Der Block »Emotionen« versammelt thematisch sehr disparate Beiträge aus Kulturethnologie, Sprachwissenschaft und alttestamentlicher Wissenschaft. A. Bender, »Heiliger Zorn im ›Paradies‹? – Emotionen im Kulturvergleich«, wirft die Frage nach der Vergleichbarkeit von Emotionen auf und prüft am Beispiel »Ärger«, ob es in polynesischen Kulturen ein Konzept von »Heiligem Zorn« gibt. A. Greule, »Empor die Herzen! Emotionen in der deutschen Sakralsprache«, untersucht die Emotionen in Lesungen und Gebeten im Gottesdienst. E. Rolf, »Emotionen zwischen Metapher und Symbol«, widmet sich der Semantik der Emotionswörter in der dt. Gegenwartssprache. Zuletzt thematisiert U. Rüterswörden die Darstellung der Charaktere und Emotionen in der Thronfolgegeschichte und legt dabei die Unterscheidung von »innengeleitetem« Charakter und konventionellem, außengesteuertem Verhalten zugrunde. Im Hinblick auf die Haltung des Erzählers resümiert R.: Seine »Spitze richtet sich gegen eine reine Innerlichkeit, die sich von jeglicher gesellschaftlicher Außeneinwirkung abgekoppelt hat; die Helden seiner Geschichte sind eigentlich nicht staats- und gesellschaftsfähig« (358).
Im letzten Block »Sinne« gibt S. Adler, »Geruchswelten im Alten Ägypten«, einen klar gegliederten Überblick über die Thematik mit Textbeispielen und fragt nach der Bedeutung des Geruchs im profanen und religiösen Leben. M. Köhlmoos, »In Tiefer Trauer. Mimik und Gestik angesichts von Tod und Schrecken«, analysiert die körperlichen Ausdrucksformen der Trauer. Da Trauerbräuche in vielfältiger Körpersprache ihren Ausdruck finden, u. a. auch im Zerreißen der Kleidung, geht dieser Beitrag über das Thema »Sinne« im engeren Sinn hinaus.
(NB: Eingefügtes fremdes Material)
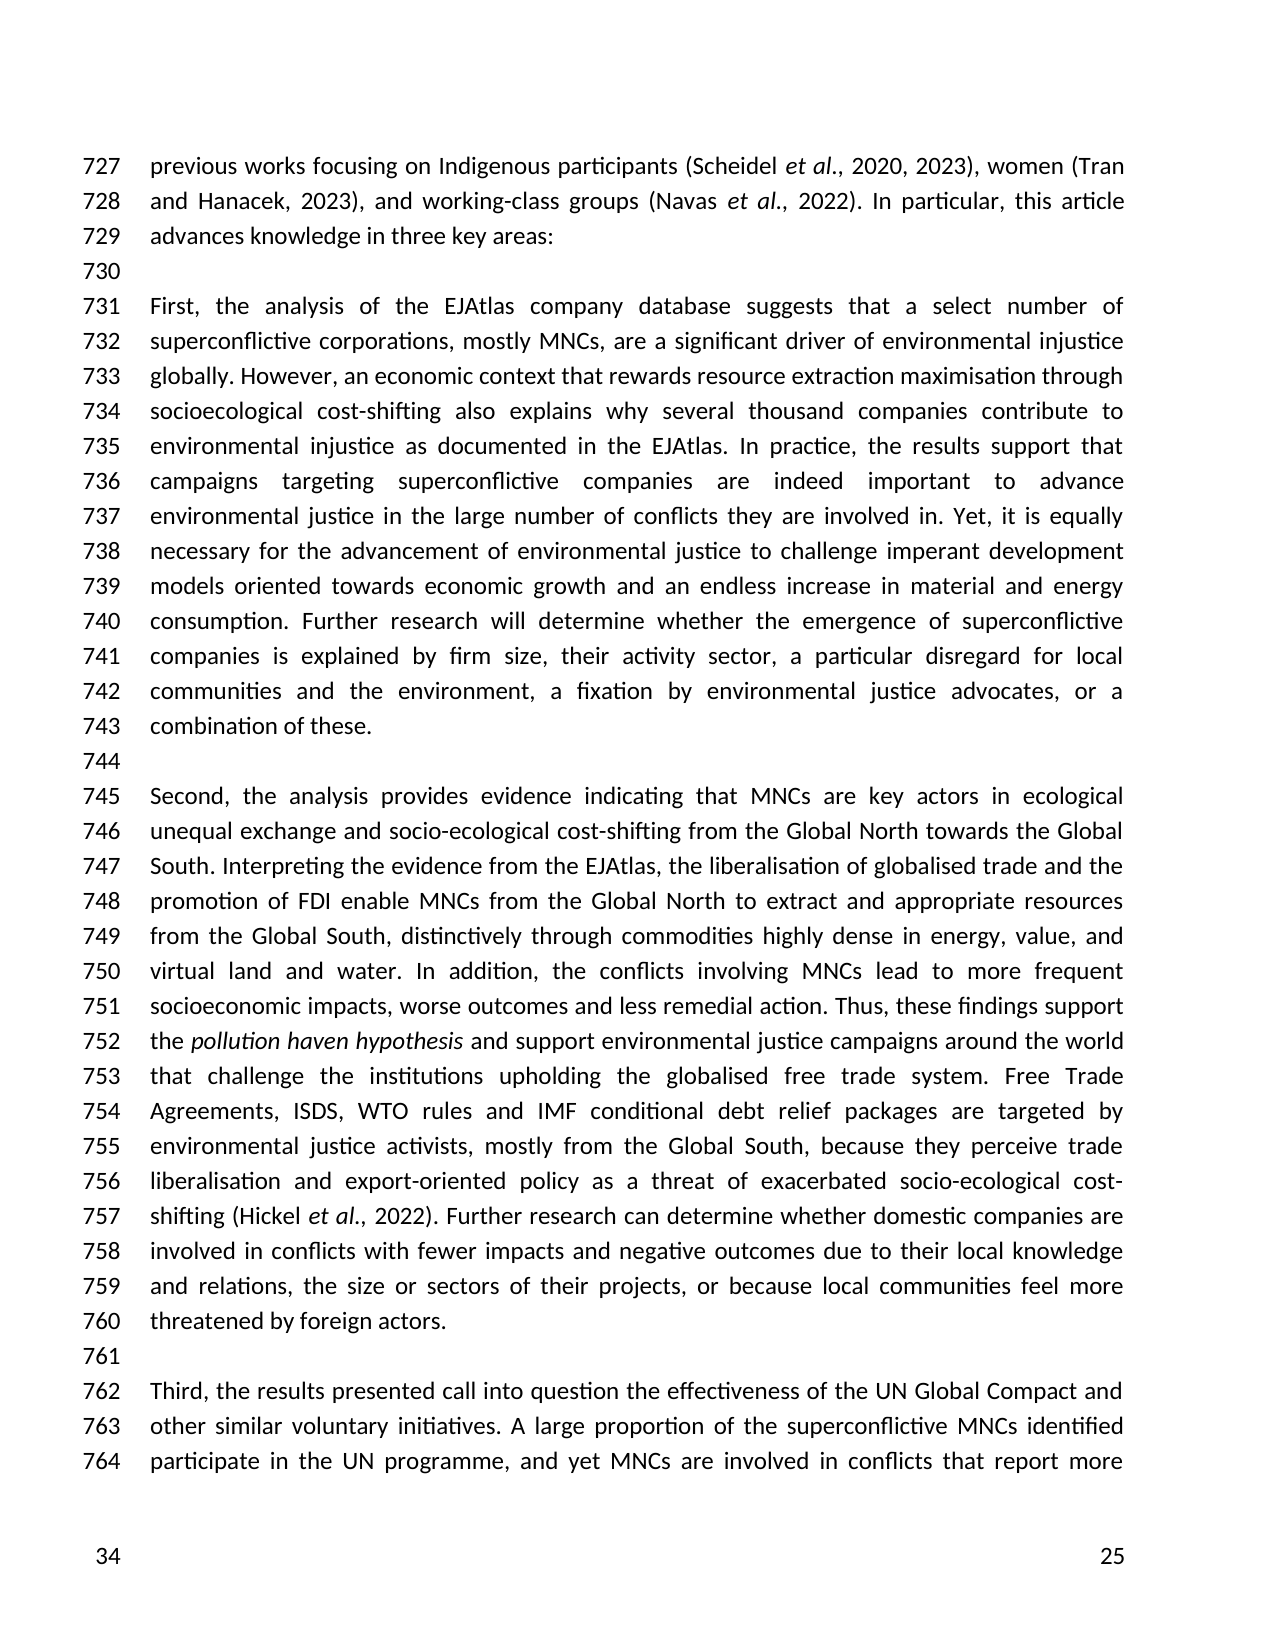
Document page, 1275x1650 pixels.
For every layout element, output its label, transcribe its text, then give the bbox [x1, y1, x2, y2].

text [150, 150, 1125, 251]
text First, the analysis of the EJAtlas company database suggests that a select number of superconflictive corporations, mostly MNCs, are a significant driver of environmental injustice globally. However, an economic context that rewards resource extraction maximisation through socioecological cost-shifting also explains why several thousand companies contribute to environmental injustice as documented in the EJAtlas. In practice, the results support that campaigns targeting superconflictive companies are indeed important to advance environmental justice in the large number of conflicts they are involved in. Yet, it is equally necessary for the advancement of environmental justice to challenge imperant development models oriented towards economic growth and an endless increase in material and energy consumption. Further research will determine whether the emergence of superconflictive companies is explained by firm size, their activity sector, a particular disregard for local communities and the environment, a fixation by environmental justice advocates, or a combination of these. [150, 290, 1125, 741]
text Second, the analysis provides evidence indicating that MNCs are key actors in ecological unequal exchange and socio-ecological cost-shifting from the Global North towards the Global South. Interpreting the evidence from the EJAtlas, the liberalisation of globalised trade and the promotion of FDI enable MNCs from the Global North to extract and appropriate resources from the Global South, distinctively through commodities highly dense in energy, value, and virtual land and water. In addition, the conflicts involving MNCs lead to more frequent socioeconomic impacts, worse outcomes and less remedial action. Thus, these findings support the pollution haven hypothesis and support environmental justice campaigns around the world that challenge the institutions upholding the globalised free trade system. Free Trade Agreements, ISDS, WTO rules and IMF conditional debt relief packages are targeted by environmental justice activists, mostly from the Global South, because they perceive trade liberalisation and export-oriented policy as a threat of exacerbated socio-ecological cost-shifting (Hickel et al., 2022). Further research can determine whether domestic companies are involved in conflicts with fewer impacts and negative outcomes due to their local knowledge and relations, the size or sectors of their projects, or because local communities feel more threatened by foreign actors. [150, 780, 1125, 1336]
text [150, 1375, 1125, 1476]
Der Aufsatzband versammelt in gelungener Weise Beiträge zu me­thodischen Grundsatzfragen und Detailstudien zu Begriffen und Themenfeldern. Dabei zeigen die Einzelstudien zu anthropologischen Begriffen und Themen sowie zur Anthropologie einzelner biblischer Bücher, dass auf dem Gebiet der alttestamentlichen An­thropologie in den letzten Jahren viel in Bewegung geraten ist. Der lesenswerte Band liefert viele neue Anstöße für die Frage nach dem Menschen im alten Israel. Dabei können die Beiträge anderer Fachdisziplinen wichtige Impulse für alttestamentliche anthropolo­gische Forschungen geben.